→ **Your task**: Could you render these items as a JSON list of strings, with one string per line and no blank lines?

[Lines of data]
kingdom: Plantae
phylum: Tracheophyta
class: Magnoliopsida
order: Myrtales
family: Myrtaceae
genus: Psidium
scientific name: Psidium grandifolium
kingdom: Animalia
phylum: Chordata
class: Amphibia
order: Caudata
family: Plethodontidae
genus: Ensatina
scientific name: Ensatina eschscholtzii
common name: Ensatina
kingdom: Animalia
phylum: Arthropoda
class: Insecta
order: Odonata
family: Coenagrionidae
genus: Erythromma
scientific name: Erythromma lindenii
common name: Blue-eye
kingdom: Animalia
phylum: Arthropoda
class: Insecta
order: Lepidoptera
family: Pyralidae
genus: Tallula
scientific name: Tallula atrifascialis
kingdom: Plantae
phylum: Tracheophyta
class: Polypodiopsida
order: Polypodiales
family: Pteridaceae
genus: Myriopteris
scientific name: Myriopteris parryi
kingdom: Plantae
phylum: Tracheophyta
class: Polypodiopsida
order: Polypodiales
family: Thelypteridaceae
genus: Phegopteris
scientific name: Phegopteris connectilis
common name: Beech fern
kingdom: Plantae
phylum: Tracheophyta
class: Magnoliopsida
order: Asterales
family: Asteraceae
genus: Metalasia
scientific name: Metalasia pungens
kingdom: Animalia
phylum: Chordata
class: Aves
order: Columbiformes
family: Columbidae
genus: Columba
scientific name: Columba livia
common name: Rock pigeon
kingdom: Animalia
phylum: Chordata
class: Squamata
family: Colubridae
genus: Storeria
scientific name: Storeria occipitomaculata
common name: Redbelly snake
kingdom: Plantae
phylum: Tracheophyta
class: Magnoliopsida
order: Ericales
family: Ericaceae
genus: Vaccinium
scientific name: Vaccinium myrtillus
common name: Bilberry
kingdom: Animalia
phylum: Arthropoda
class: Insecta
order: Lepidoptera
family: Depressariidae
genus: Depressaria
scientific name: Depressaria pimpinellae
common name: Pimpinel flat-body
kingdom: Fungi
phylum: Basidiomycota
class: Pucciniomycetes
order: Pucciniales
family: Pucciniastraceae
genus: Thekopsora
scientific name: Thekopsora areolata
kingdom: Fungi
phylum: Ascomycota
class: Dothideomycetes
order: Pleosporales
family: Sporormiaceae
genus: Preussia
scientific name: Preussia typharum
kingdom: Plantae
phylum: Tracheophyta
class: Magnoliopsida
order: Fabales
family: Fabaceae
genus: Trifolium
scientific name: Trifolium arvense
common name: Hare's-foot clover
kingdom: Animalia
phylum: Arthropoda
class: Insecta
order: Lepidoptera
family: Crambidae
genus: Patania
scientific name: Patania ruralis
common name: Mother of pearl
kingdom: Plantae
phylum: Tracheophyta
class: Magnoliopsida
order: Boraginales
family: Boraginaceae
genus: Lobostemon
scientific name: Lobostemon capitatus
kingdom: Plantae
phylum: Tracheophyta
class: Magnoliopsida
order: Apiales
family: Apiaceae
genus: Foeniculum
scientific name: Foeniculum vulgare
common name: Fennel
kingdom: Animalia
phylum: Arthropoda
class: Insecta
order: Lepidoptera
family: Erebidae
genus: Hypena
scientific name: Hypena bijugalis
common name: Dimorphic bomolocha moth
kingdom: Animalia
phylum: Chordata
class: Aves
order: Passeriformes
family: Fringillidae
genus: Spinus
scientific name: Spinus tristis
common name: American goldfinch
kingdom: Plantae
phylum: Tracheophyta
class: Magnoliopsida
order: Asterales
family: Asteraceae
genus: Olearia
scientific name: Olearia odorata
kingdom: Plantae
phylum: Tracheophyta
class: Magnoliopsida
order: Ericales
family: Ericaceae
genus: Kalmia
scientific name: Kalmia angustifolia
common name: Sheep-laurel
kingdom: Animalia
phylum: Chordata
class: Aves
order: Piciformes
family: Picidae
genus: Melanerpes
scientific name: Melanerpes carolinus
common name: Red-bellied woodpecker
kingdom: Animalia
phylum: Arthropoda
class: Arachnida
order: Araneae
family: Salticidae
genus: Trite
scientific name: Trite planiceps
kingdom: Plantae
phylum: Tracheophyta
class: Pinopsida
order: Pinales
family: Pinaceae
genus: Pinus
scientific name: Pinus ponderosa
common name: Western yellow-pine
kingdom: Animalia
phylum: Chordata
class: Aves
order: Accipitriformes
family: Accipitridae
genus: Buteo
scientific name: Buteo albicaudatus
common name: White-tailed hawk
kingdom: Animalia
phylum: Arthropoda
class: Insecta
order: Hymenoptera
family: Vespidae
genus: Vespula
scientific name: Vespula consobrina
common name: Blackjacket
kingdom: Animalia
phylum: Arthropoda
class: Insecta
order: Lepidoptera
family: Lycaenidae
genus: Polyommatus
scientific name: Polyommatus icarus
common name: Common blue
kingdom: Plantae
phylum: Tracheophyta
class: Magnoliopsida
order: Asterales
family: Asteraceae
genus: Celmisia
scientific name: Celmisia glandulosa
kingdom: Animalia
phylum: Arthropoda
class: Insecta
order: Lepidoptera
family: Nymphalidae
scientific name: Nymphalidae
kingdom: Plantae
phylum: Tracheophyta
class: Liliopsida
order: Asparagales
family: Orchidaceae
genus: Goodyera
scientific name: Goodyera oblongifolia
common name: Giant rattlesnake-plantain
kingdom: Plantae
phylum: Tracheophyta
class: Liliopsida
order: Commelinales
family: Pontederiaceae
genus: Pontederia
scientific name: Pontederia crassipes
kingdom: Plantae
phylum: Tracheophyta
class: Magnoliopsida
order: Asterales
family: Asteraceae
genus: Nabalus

→ **Task output**:
[
  "kingdom: Plantae",
  "phylum: Tracheophyta",
  "class: Magnoliopsida",
  "order: Myrtales",
  "family: Myrtaceae",
  "genus: Psidium",
  "scientific name: Psidium grandifolium",
  "kingdom: Animalia",
  "phylum: Chordata",
  "class: Amphibia",
  "order: Caudata",
  "family: Plethodontidae",
  "genus: Ensatina",
  "scientific name: Ensatina eschscholtzii",
  "common name: Ensatina",
  "kingdom: Animalia",
  "phylum: Arthropoda",
  "class: Insecta",
  "order: Odonata",
  "family: Coenagrionidae",
  "genus: Erythromma",
  "scientific name: Erythromma lindenii",
  "common name: Blue-eye",
  "kingdom: Animalia",
  "phylum: Arthropoda",
  "class: Insecta",
  "order: Lepidoptera",
  "family: Pyralidae",
  "genus: Tallula",
  "scientific name: Tallula atrifascialis",
  "kingdom: Plantae",
  "phylum: Tracheophyta",
  "class: Polypodiopsida",
  "order: Polypodiales",
  "family: Pteridaceae",
  "genus: Myriopteris",
  "scientific name: Myriopteris parryi",
  "kingdom: Plantae",
  "phylum: Tracheophyta",
  "class: Polypodiopsida",
  "order: Polypodiales",
  "family: Thelypteridaceae",
  "genus: Phegopteris",
  "scientific name: Phegopteris connectilis",
  "common name: Beech fern",
  "kingdom: Plantae",
  "phylum: Tracheophyta",
  "class: Magnoliopsida",
  "order: Asterales",
  "family: Asteraceae",
  "genus: Metalasia",
  "scientific name: Metalasia pungens",
  "kingdom: Animalia",
  "phylum: Chordata",
  "class: Aves",
  "order: Columbiformes",
  "family: Columbidae",
  "genus: Columba",
  "scientific name: Columba livia",
  "common name: Rock pigeon",
  "kingdom: Animalia",
  "phylum: Chordata",
  "class: Squamata",
  "family: Colubridae",
  "genus: Storeria",
  "scientific name: Storeria occipitomaculata",
  "common name: Redbelly snake",
  "kingdom: Plantae",
  "phylum: Tracheophyta",
  "class: Magnoliopsida",
  "order: Ericales",
  "family: Ericaceae",
  "genus: Vaccinium",
  "scientific name: Vaccinium myrtillus",
  "common name: Bilberry",
  "kingdom: Animalia",
  "phylum: Arthropoda",
  "class: Insecta",
  "order: Lepidoptera",
  "family: Depressariidae",
  "genus: Depressaria",
  "scientific name: Depressaria pimpinellae",
  "common name: Pimpinel flat-body",
  "kingdom: Fungi",
  "phylum: Basidiomycota",
  "class: Pucciniomycetes",
  "order: Pucciniales",
  "family: Pucciniastraceae",
  "genus: Thekopsora",
  "scientific name: Thekopsora areolata",
  "kingdom: Fungi",
  "phylum: Ascomycota",
  "class: Dothideomycetes",
  "order: Pleosporales",
  "family: Sporormiaceae",
  "genus: Preussia",
  "scientific name: Preussia typharum",
  "kingdom: Plantae",
  "phylum: Tracheophyta",
  "class: Magnoliopsida",
  "order: Fabales",
  "family: Fabaceae",
  "genus: Trifolium",
  "scientific name: Trifolium arvense",
  "common name: Hare's-foot clover",
  "kingdom: Animalia",
  "phylum: Arthropoda",
  "class: Insecta",
  "order: Lepidoptera",
  "family: Crambidae",
  "genus: Patania",
  "scientific name: Patania ruralis",
  "common name: Mother of pearl",
  "kingdom: Plantae",
  "phylum: Tracheophyta",
  "class: Magnoliopsida",
  "order: Boraginales",
  "family: Boraginaceae",
  "genus: Lobostemon",
  "scientific name: Lobostemon capitatus",
  "kingdom: Plantae",
  "phylum: Tracheophyta",
  "class: Magnoliopsida",
  "order: Apiales",
  "family: Apiaceae",
  "genus: Foeniculum",
  "scientific name: Foeniculum vulgare",
  "common name: Fennel",
  "kingdom: Animalia",
  "phylum: Arthropoda",
  "class: Insecta",
  "order: Lepidoptera",
  "family: Erebidae",
  "genus: Hypena",
  "scientific name: Hypena bijugalis",
  "common name: Dimorphic bomolocha moth",
  "kingdom: Animalia",
  "phylum: Chordata",
  "class: Aves",
  "order: Passeriformes",
  "family: Fringillidae",
  "genus: Spinus",
  "scientific name: Spinus tristis",
  "common name: American goldfinch",
  "kingdom: Plantae",
  "phylum: Tracheophyta",
  "class: Magnoliopsida",
  "order: Asterales",
  "family: Asteraceae",
  "genus: Olearia",
  "scientific name: Olearia odorata",
  "kingdom: Plantae",
  "phylum: Tracheophyta",
  "class: Magnoliopsida",
  "order: Ericales",
  "family: Ericaceae",
  "genus: Kalmia",
  "scientific name: Kalmia angustifolia",
  "common name: Sheep-laurel",
  "kingdom: Animalia",
  "phylum: Chordata",
  "class: Aves",
  "order: Piciformes",
  "family: Picidae",
  "genus: Melanerpes",
  "scientific name: Melanerpes carolinus",
  "common name: Red-bellied woodpecker",
  "kingdom: Animalia",
  "phylum: Arthropoda",
  "class: Arachnida",
  "order: Araneae",
  "family: Salticidae",
  "genus: Trite",
  "scientific name: Trite planiceps",
  "kingdom: Plantae",
  "phylum: Tracheophyta",
  "class: Pinopsida",
  "order: Pinales",
  "family: Pinaceae",
  "genus: Pinus",
  "scientific name: Pinus ponderosa",
  "common name: Western yellow-pine",
  "kingdom: Animalia",
  "phylum: Chordata",
  "class: Aves",
  "order: Accipitriformes",
  "family: Accipitridae",
  "genus: Buteo",
  "scientific name: Buteo albicaudatus",
  "common name: White-tailed hawk",
  "kingdom: Animalia",
  "phylum: Arthropoda",
  "class: Insecta",
  "order: Hymenoptera",
  "family: Vespidae",
  "genus: Vespula",
  "scientific name: Vespula consobrina",
  "common name: Blackjacket",
  "kingdom: Animalia",
  "phylum: Arthropoda",
  "class: Insecta",
  "order: Lepidoptera",
  "family: Lycaenidae",
  "genus: Polyommatus",
  "scientific name: Polyommatus icarus",
  "common name: Common blue",
  "kingdom: Plantae",
  "phylum: Tracheophyta",
  "class: Magnoliopsida",
  "order: Asterales",
  "family: Asteraceae",
  "genus: Celmisia",
  "scientific name: Celmisia glandulosa",
  "kingdom: Animalia",
  "phylum: Arthropoda",
  "class: Insecta",
  "order: Lepidoptera",
  "family: Nymphalidae",
  "scientific name: Nymphalidae",
  "kingdom: Plantae",
  "phylum: Tracheophyta",
  "class: Liliopsida",
  "order: Asparagales",
  "family: Orchidaceae",
  "genus: Goodyera",
  "scientific name: Goodyera oblongifolia",
  "common name: Giant rattlesnake-plantain",
  "kingdom: Plantae",
  "phylum: Tracheophyta",
  "class: Liliopsida",
  "order: Commelinales",
  "family: Pontederiaceae",
  "genus: Pontederia",
  "scientific name: Pontederia crassipes",
  "kingdom: Plantae",
  "phylum: Tracheophyta",
  "class: Magnoliopsida",
  "order: Asterales",
  "family: Asteraceae",
  "genus: Nabalus"
]